In cima depressione e ansia. Sopsi: serve collaborare con gastroenterologi
"Il 50% dei pazienti con malattie infiammatorie croniche intestinali presenta anche dei disturbi psichiatrici associati. È infatti molto elevata, ad esempio, la presenza dei disturbi psichiatrici dell'area affettiva e dei disturbi d'ansia". Cosi' lo psichiatra Giorgio Di Lorenzo conferma gli aspetti neurobiologici delle comorbilita' psichiatriche nei disturbi infiammatori gastrointestinali, intervistato dalla Dire al congresso della Societa' italiana di psicopatologia (Sopsi) in corso a Roma fino a domani.
Ne deriva che "la gestione di questi pazienti non puo' essere affidata solo ai gastroenterologi- continua lo specialista- e' necessaria un'intensa e stretta collaborazione con i colleghi della Psichiatria. Inoltre, e' necessario rivolgersi sempre di piu' a una medicina personalizzata, che permetta di individuare i fattori fisiopatologici e quindi una specifica cura. Questi pazienti presentano delle comorbilita' molto disabilitanti- fa sapere Di Lorenzo- sia nelle fasi attive delle malattie infiammatorie croniche intestinali, che nelle fasi di relativo mantenimento, in cui i pazienti presentano pochi sintomi gastrointestinali ma spesso hanno un'elevata componente di disagio psicologico".
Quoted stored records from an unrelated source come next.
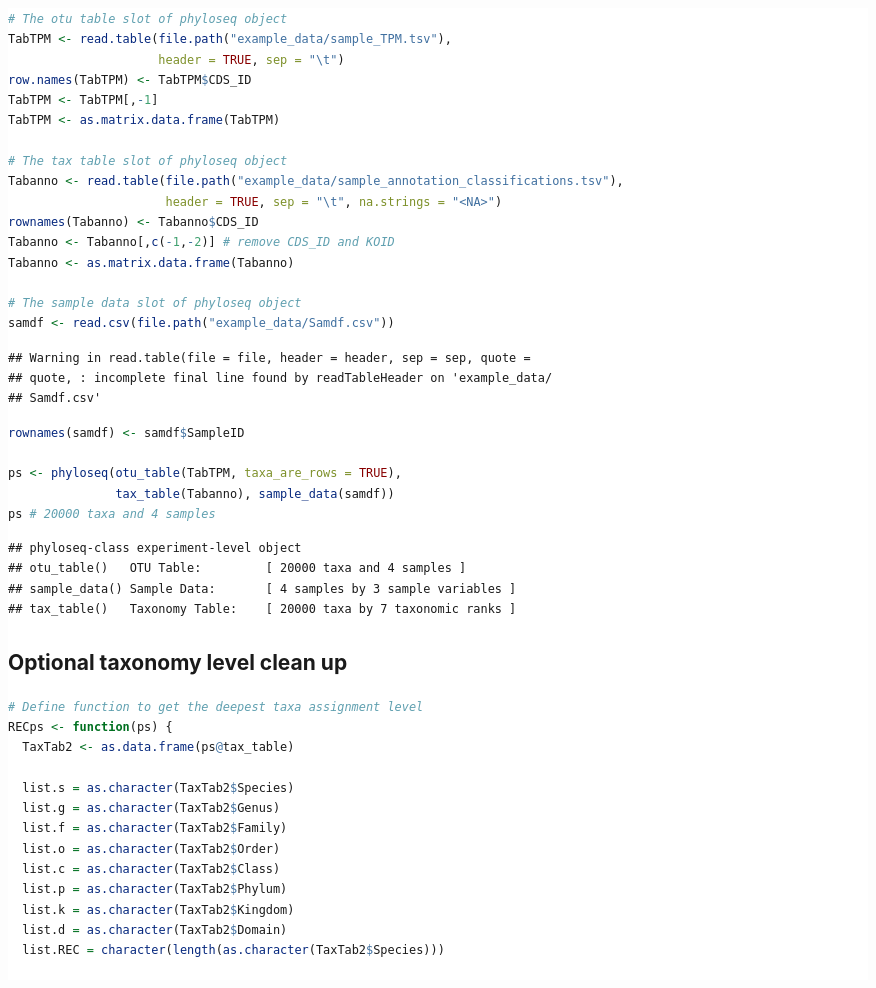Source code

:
 ``` r
# The otu table slot of phyloseq object 
TabTPM <- read.table(file.path("example_data/sample_TPM.tsv"),
                     header = TRUE, sep = "\t")
row.names(TabTPM) <- TabTPM$CDS_ID
TabTPM <- TabTPM[,-1]
TabTPM <- as.matrix.data.frame(TabTPM)

# The tax table slot of phyloseq object
Tabanno <- read.table(file.path("example_data/sample_annotation_classifications.tsv"),
                      header = TRUE, sep = "\t", na.strings = "<NA>")
rownames(Tabanno) <- Tabanno$CDS_ID
Tabanno <- Tabanno[,c(-1,-2)] # remove CDS_ID and KOID
Tabanno <- as.matrix.data.frame(Tabanno)

# The sample data slot of phyloseq object
samdf <- read.csv(file.path("example_data/Samdf.csv"))
```

    ## Warning in read.table(file = file, header = header, sep = sep, quote =
    ## quote, : incomplete final line found by readTableHeader on 'example_data/
    ## Samdf.csv'

``` r
rownames(samdf) <- samdf$SampleID

ps <- phyloseq(otu_table(TabTPM, taxa_are_rows = TRUE), 
               tax_table(Tabanno), sample_data(samdf))
ps # 20000 taxa and 4 samples
```

    ## phyloseq-class experiment-level object
    ## otu_table()   OTU Table:         [ 20000 taxa and 4 samples ]
    ## sample_data() Sample Data:       [ 4 samples by 3 sample variables ]
    ## tax_table()   Taxonomy Table:    [ 20000 taxa by 7 taxonomic ranks ]

Optional taxonomy level clean up
--------------------------------

``` r
# Define function to get the deepest taxa assignment level
RECps <- function(ps) {
  TaxTab2 <- as.data.frame(ps@tax_table)
  
  list.s = as.character(TaxTab2$Species)
  list.g = as.character(TaxTab2$Genus)
  list.f = as.character(TaxTab2$Family)
  list.o = as.character(TaxTab2$Order)
  list.c = as.character(TaxTab2$Class)
  list.p = as.character(TaxTab2$Phylum)
  list.k = as.character(TaxTab2$Kingdom)
  list.d = as.character(TaxTab2$Domain)
  list.REC = character(length(as.character(TaxTab2$Species)))
  
```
Sotto la lente d'ingrandimento c'e' anche il ruolo che i meccanismi neurofisiopatologici centrali possono svolgere nel regolare il funzionamento gastrointestinale. "Come gli eventi traumatici hanno un ruolo chiave nelle patologie psichiatriche, cosi' i fattori neurobiologici specifici lo hanno nel determinare un differente esito nel decorso della patologia infiammatoria cronica intestinale. Un elemento su cui non e' presente ancora un'evidenza chiara- sottolinea Di Lorenzo- ma e' necessario svolgere un accurato lavoro a livello di reti nazionali e internazionali di ricerca clinica, e' proprio il ruolo del microbiota. Sembrerebbe essere essenziale nel determinare vari fattori, elementi e caratteristiche delle malattie infiammatorie croniche intestinali. Certamente ha un ruolo anche nel favorire e determinare la presentazione e il peggioramento delle patologie psichiatriche".
Tuttavia, continua lo studioso, "il ruolo che questo possa avere nel determinare la relazione e' tutt'altro che noto.
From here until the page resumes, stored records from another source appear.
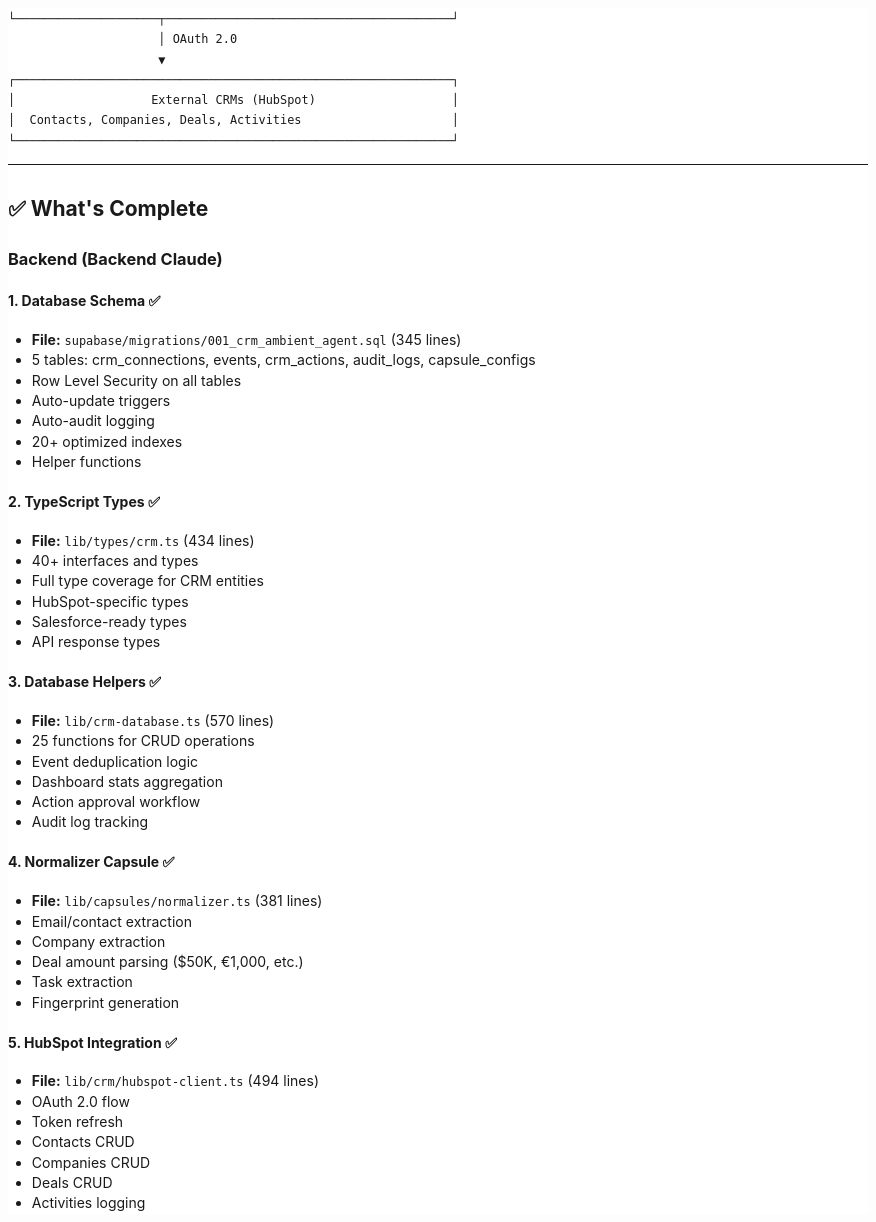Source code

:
 ```
└────────────────────┬────────────────────────────────────────┘
                     │ OAuth 2.0
                     ▼
┌─────────────────────────────────────────────────────────────┐
│                   External CRMs (HubSpot)                   │
│  Contacts, Companies, Deals, Activities                     │
└─────────────────────────────────────────────────────────────┘
```

---

## ✅ What's Complete

### Backend (Backend Claude)

#### 1. Database Schema ✅
- **File:** `supabase/migrations/001_crm_ambient_agent.sql` (345 lines)
- 5 tables: crm_connections, events, crm_actions, audit_logs, capsule_configs
- Row Level Security on all tables
- Auto-update triggers
- Auto-audit logging
- 20+ optimized indexes
- Helper functions

#### 2. TypeScript Types ✅
- **File:** `lib/types/crm.ts` (434 lines)
- 40+ interfaces and types
- Full type coverage for CRM entities
- HubSpot-specific types
- Salesforce-ready types
- API response types

#### 3. Database Helpers ✅
- **File:** `lib/crm-database.ts` (570 lines)
- 25 functions for CRUD operations
- Event deduplication logic
- Dashboard stats aggregation
- Action approval workflow
- Audit log tracking

#### 4. Normalizer Capsule ✅
- **File:** `lib/capsules/normalizer.ts` (381 lines)
- Email/contact extraction
- Company extraction
- Deal amount parsing ($50K, €1,000, etc.)
- Task extraction
- Fingerprint generation

#### 5. HubSpot Integration ✅
- **File:** `lib/crm/hubspot-client.ts` (494 lines)
- OAuth 2.0 flow
- Token refresh
- Contacts CRUD
- Companies CRUD
- Deals CRUD
- Activities logging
Bisognera' svolgere accurati studi e valutazioni". Cio' che resta "fondamentale e' la collaborazione tra psichiatri e gastroenterologi- rimarca Di Lorenzo- non solo dal punto di vista eziofisiopatologico, ma soprattutto dal punto di vista della gestione del paziente con malattie infiammatorie croniche intestinali e disturbo psichiatrico. In particolar modo in presenza di depressione maggiore e disturbi d'ansia". Secondo il medico, "le difficolta' che i colleghi gastroenterologi possono incontrare si riscontrano nell'individuazione della corretta terapia psicofarmacologica e del corretto indirizzo psicoterapeutico, spesso di tipo supportivo, di cui necessitano questi pazienti. L'esperienza degli psichiatri nella gestione degli effetti collaterali, e in generale nell'individuazione precoce del miglioramento clinico in corso del disturbo depressivo maggiore e dei disturbi d'ansia in questi pazienti, e' la chiave per la riuscita di un esito clinico ottimale", conclude.